[[ PASSAGE, beginning ]]

# Most valuable tools in FreeBSD



## Hanky-panky (Jan 27, 2014)

I open this post to learn myself which tool is  your favourite in your daily use of FreeBSD.

Mine is `pkg_libchk`.

It save me hours of boring rebuilding packages when same lib version is bumped and you need to recompile all the packages depending on it, but something really need to be rebuilt.

What's yours?


----------



## Deleted member 9563 (Jan 27, 2014)

Hanky-panky said:
			
		

> Whats yours?



`ls`
It helps me see where I'm going.


----------



## ShelLuser (Jan 27, 2014)

Although I tend to agree with @OJ (<G>) there are actually a few commands which I heavily favour. When confining myself to the base system (so really a "FreeBSD tool") then I'd have to say ktrace (and the accompanying kdump) as well as ldd and perhaps combined with truss (I always keep forgetting about that one).

On Linux it's all about strace. I just discovered that this program is even available for FreeBSD through the devel/strace port. Even so, I personally favour both ktrace and optionally truss because whenever some program is acting up the combination of these tools allow you to carefully examine what a program is actually doing. And the best part is that you don't even have to be a C or C++ hacker to get a good impression as to what is going on.

Same can be said about ldd. You mentioned checking for libraries, personally I think a better approach is not using the package manager but to "dissect" the binaries you're working with instead.

[[ PASSAGE, end ]]
[[ DATA UNDER STUDY, beginning ]]

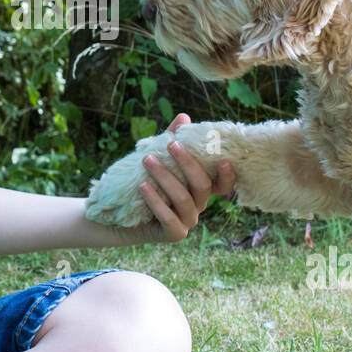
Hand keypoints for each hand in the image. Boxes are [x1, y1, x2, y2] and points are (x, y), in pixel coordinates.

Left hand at [135, 113, 236, 242]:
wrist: (123, 213)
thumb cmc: (147, 181)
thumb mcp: (160, 158)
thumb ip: (173, 139)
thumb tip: (184, 117)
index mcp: (201, 189)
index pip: (223, 185)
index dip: (228, 175)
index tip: (224, 159)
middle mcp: (199, 206)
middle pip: (202, 186)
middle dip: (187, 163)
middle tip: (170, 144)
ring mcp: (188, 221)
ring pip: (183, 199)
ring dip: (165, 177)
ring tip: (147, 160)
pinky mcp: (174, 234)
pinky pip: (168, 218)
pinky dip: (156, 201)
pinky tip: (143, 186)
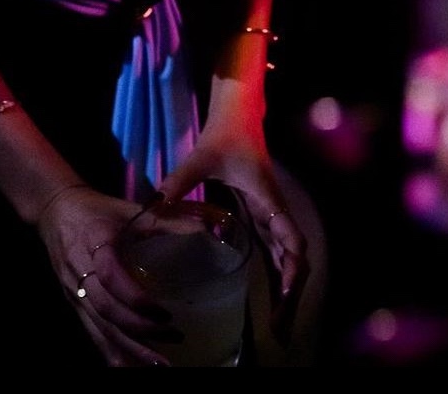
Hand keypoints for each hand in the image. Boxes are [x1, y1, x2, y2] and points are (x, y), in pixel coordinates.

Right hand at [33, 183, 182, 366]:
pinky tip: (130, 366)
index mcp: (95, 244)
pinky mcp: (75, 305)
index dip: (135, 297)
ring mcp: (75, 292)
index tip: (163, 310)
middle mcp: (81, 272)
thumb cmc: (96, 210)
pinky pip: (92, 334)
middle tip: (173, 337)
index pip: (110, 277)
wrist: (55, 211)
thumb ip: (163, 221)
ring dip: (128, 349)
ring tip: (158, 364)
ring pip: (99, 328)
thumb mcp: (128, 209)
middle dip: (139, 330)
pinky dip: (111, 353)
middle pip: (106, 310)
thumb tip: (203, 233)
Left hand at [157, 124, 309, 349]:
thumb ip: (180, 181)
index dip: (291, 267)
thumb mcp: (201, 158)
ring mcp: (271, 217)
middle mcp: (275, 212)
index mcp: (267, 200)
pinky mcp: (262, 218)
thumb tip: (154, 205)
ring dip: (286, 291)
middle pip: (293, 259)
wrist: (239, 117)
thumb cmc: (224, 136)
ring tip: (279, 326)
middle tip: (280, 329)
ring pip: (287, 260)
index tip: (285, 293)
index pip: (289, 238)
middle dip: (291, 293)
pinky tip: (273, 301)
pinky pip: (275, 254)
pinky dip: (278, 278)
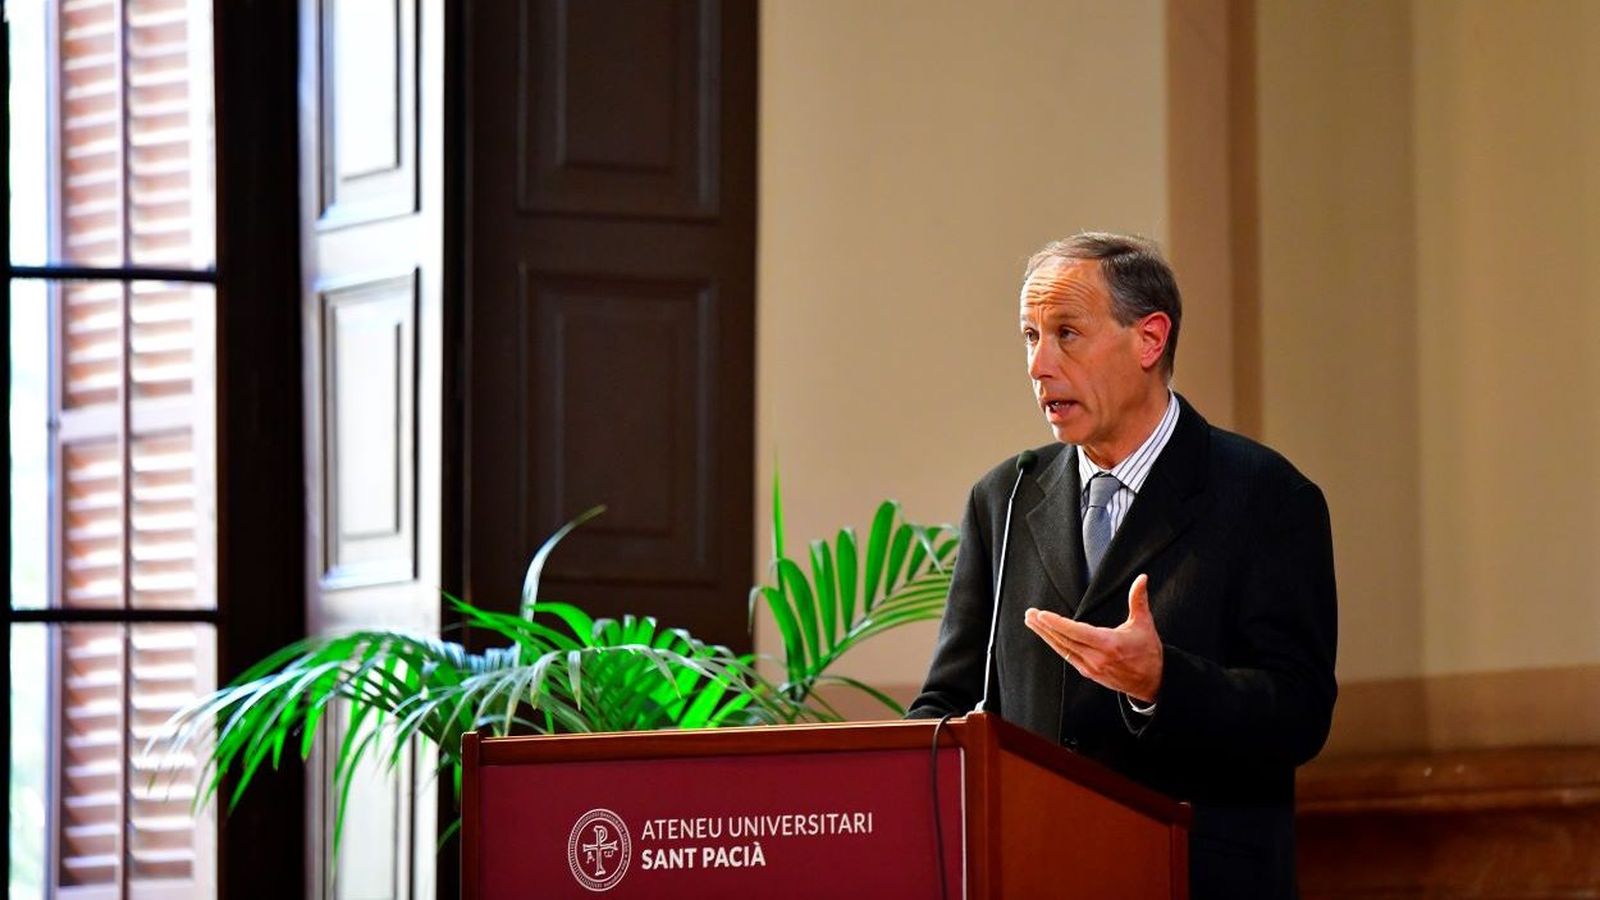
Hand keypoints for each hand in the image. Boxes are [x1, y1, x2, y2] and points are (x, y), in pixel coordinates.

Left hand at [1023, 573, 1163, 702]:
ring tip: (1032, 622)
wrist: (1153, 682)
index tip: (1042, 615)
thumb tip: (1141, 579)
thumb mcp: (1145, 624)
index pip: (1076, 632)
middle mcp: (1097, 658)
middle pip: (1064, 640)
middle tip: (1030, 614)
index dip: (1057, 624)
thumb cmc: (1148, 652)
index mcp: (1109, 644)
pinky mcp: (1089, 673)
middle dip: (1044, 627)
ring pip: (1063, 650)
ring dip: (1046, 636)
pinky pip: (1068, 657)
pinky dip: (1056, 645)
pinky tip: (1048, 637)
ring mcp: (1091, 667)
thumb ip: (1138, 599)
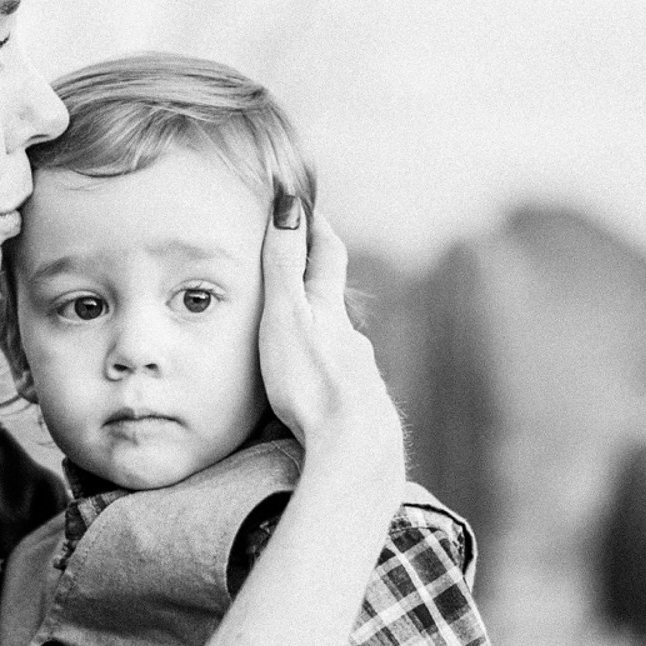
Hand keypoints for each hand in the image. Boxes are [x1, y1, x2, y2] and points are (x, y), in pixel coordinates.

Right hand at [257, 194, 402, 485]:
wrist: (353, 444)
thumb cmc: (310, 380)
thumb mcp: (286, 314)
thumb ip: (284, 263)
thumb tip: (291, 201)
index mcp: (328, 309)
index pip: (326, 255)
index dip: (315, 227)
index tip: (303, 205)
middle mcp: (351, 337)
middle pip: (336, 301)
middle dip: (320, 283)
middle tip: (300, 269)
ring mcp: (360, 373)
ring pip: (342, 344)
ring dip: (324, 336)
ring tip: (301, 340)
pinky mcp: (361, 408)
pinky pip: (342, 382)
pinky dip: (330, 376)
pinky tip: (321, 393)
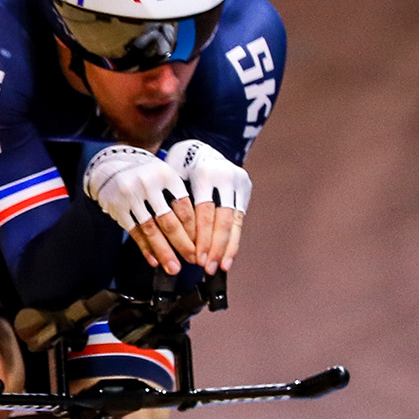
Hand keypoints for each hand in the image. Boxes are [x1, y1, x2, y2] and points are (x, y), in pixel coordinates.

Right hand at [84, 145, 198, 273]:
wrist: (112, 165)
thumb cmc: (147, 174)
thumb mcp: (165, 176)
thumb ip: (179, 197)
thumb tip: (198, 233)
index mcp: (166, 175)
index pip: (184, 207)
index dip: (194, 230)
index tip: (201, 247)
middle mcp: (148, 185)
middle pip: (169, 221)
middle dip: (182, 244)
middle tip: (193, 260)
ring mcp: (130, 197)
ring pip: (151, 230)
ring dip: (164, 252)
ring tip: (173, 268)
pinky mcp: (117, 209)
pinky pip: (134, 232)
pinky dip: (145, 248)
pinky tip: (154, 260)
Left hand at [165, 139, 249, 272]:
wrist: (197, 149)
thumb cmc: (177, 171)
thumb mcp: (173, 183)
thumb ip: (176, 208)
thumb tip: (173, 245)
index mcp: (204, 175)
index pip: (204, 213)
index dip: (202, 238)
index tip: (196, 260)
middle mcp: (225, 177)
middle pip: (222, 219)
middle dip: (215, 247)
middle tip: (208, 268)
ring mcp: (238, 182)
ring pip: (234, 221)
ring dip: (227, 248)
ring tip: (220, 267)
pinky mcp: (245, 188)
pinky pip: (240, 219)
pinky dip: (234, 240)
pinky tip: (228, 258)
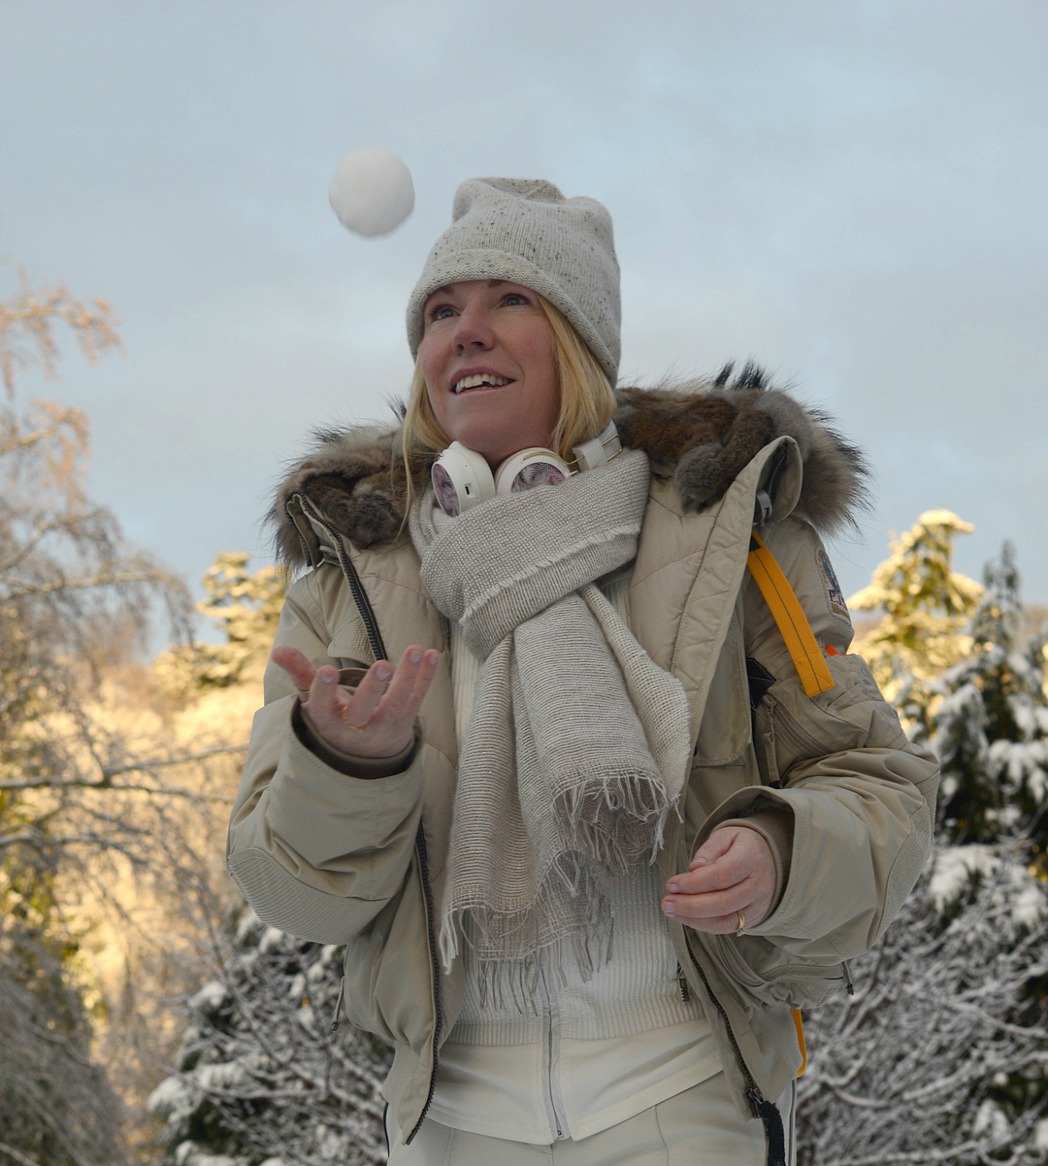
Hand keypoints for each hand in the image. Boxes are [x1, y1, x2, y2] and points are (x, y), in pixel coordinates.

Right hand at [272, 643, 439, 759]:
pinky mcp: (405, 724)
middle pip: (362, 711)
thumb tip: (278, 650)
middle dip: (372, 688)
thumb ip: (299, 674)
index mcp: (328, 722)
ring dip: (408, 677)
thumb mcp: (314, 700)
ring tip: (416, 651)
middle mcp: (356, 730)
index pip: (322, 708)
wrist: (363, 756)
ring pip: (396, 705)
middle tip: (382, 664)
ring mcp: (383, 729)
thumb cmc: (334, 717)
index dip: (324, 691)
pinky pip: (416, 700)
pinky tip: (434, 654)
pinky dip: (426, 678)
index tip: (326, 670)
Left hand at [661, 826, 776, 934]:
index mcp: (751, 858)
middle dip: (690, 906)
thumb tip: (694, 868)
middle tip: (667, 903)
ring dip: (694, 919)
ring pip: (726, 920)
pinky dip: (704, 925)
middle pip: (724, 902)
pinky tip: (686, 918)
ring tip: (672, 912)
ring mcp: (757, 905)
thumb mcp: (724, 837)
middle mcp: (758, 885)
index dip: (694, 883)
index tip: (672, 884)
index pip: (722, 875)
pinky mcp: (752, 918)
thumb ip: (708, 851)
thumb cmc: (740, 846)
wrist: (768, 860)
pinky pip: (727, 927)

[[ DATA UNDER STUDY, end ]]

• WORK INSTRUCTION:
Extend the forum thread on favorite FreeBSD tools, starting right after its last sentence.

• EXPECTED ANSWER:
Next, when talking about a tool outside the base system, but still related to FreeBSD management, then my vote would go out for ports-mgmt/portmaster. That critter has saved me a _lot_ of time in the past year whenever I had to deal with problems with the port collection (ranging from some inconsistencies right down to having to recompile a library and all the programs which depend on it). A few commandline parameters to portmaster and it'll take care of the rest.

Invaluable in my opinion.


----------



## throAU (Jan 28, 2014)

Other than the obvious...

systat is very useful, in particular for getting info on disk IO stats (amongst other things) in real time.


----------



## nanotek (Jan 28, 2014)

Jails.


----------



## SirDice (Jan 28, 2014)

I love tcpdump(1). No self-respecting network engineer can do without.


----------



## graudeejs (Jan 28, 2014)

/boot/kernel  It helps doing whatever I want


----------



## kpa (Jan 28, 2014)

The whole PF firewall suite, it's what keeps me using FreeBSD in the first place.


----------



## nanotek (Jan 28, 2014)

kpa said:
			
		

> The whole PF firewall suite, it's what keeps me using FreeBSD in the first place.



Good call. I was going to say PF, but I consider it an OpenBSD tool.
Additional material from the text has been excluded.